- **Exercise description**: Copy every one of the following rows word for word, keeping each line as it appears.

[Collected data]
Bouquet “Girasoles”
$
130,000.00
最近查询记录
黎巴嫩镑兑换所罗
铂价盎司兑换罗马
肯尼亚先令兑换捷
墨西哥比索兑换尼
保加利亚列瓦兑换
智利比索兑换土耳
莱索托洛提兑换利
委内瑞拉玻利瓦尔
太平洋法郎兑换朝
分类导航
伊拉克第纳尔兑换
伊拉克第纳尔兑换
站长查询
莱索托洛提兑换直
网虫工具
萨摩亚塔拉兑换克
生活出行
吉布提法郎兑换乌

- **Solved problem**:
Bouquet “Girasoles”
$
130,000.00
最近查询记录
黎巴嫩镑兑换所罗
铂价盎司兑换罗马
肯尼亚先令兑换捷
墨西哥比索兑换尼
保加利亚列瓦兑换
智利比索兑换土耳
莱索托洛提兑换利
委内瑞拉玻利瓦尔
太平洋法郎兑换朝
分类导航
伊拉克第纳尔兑换
伊拉克第纳尔兑换
站长查询
莱索托洛提兑换直
网虫工具
萨摩亚塔拉兑换克
生活出行
吉布提法郎兑换乌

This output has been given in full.